■ Soundcheck: Mother Earth / Corduroy / Brave Old World
Gehört: Mother Earth/Corduroy. Freunde der Siebziger, Jahre deren Zeitgefühl ein wenig verzögert kommt, hatten am Samstag schlechte Karten. Denn wer zur „coolen“ Zeit eine Stunde zu spät kam, der hatte Mother Earth schon verpaßt. Die Acid Jazz-Cult-Band ging um kurz nach Neun auf die Bühne und war eine dreiviertel Stunde später schon wieder Backstage. Die anfänglich dreißig Besucher im Powerhouse hatten nichtsdestotrotz ihre reine Freude. Eine wilde Sängerin, zwischen Soul und Rock fein gemahlene gute Laute und beste „Vibes“ trotz magerer Ausbeute kredenzten den ersten Teil zum eigentlichen Hit. Als Corduroy um 11 Uhr endeten, um anschließend in den Mojo-Club zum Feiern zu gehen, war der Laden endlich gerade so voll, wie man es gleich erwartet hätte. Ein wenig mehr Delay beim Veranstalter hätte hier gut getan. Corduroy stellten ihre zweite Platte auf Acid Jazz High Havoc vor und legten das Feuer ans Haus, um das Fans von amerikanischen 70er-Krimi-Serien und Funk der Old-School so verzückt zu tanzen wissen. Das animierte auch Scott Addison zu Turnübungen auf seiner Orgel und eigentlich waren alle schließlich glücklich. So muß das in den bunten Siebzigern auch gewesen sein. Leider war keiner von uns dabei. Paul Moos
Gehört: Brave Old World. Das amerikanisch-deutsche Quartett, das Freitag auf Kampnagel ein überwiegend elterliches Publikum zur Begeisterung trieb, schwelgt, wie der Name schon sagt, musikalisch in der nostalgischen Erinnerung an die vernichteten Schtetl-Gemeinden des Ostjudentums. Anders als etwa die Klezmatics fusionieren sie den Klezmer nicht mit zeitgenössischen Stilen, sondern komponieren im Geist und auf den Motiven der Orginale.

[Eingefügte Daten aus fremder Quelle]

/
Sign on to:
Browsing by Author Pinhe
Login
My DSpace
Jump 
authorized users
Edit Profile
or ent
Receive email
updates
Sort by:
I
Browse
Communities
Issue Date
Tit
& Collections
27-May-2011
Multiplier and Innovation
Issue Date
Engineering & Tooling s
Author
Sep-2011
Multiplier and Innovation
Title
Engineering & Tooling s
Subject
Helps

Lediglich textlich setzt sich Band-Leader Michael Alpert mit der neuen Zeit auseinander. Stücke über das Schtetl von Tschernobyl oder die Sicht eines Juden auf Berlin sind poetisch ergreifend, jedoch läßt der allzu brave Rapport vor der zerstörten Kultur oft eine gewisse Langeweile auftreten. Doch der Wille zur konventionellen Form wird mit einer musikalisch überzeugenden Fertigkeit und einem höflichen Charme dargeboten, so daß die anfängliche Distanz zwischen Band und Publikum schlußendlich zerbrach. tlb
Heute abend: Das Jazz-Hip Hop-Projekt Jazzmatazz wird diesmal begleitet von Courtney Pine, sowie, gleich dem letzten Mal in diesem Sommer, von DC Lee und Lonnie Liston.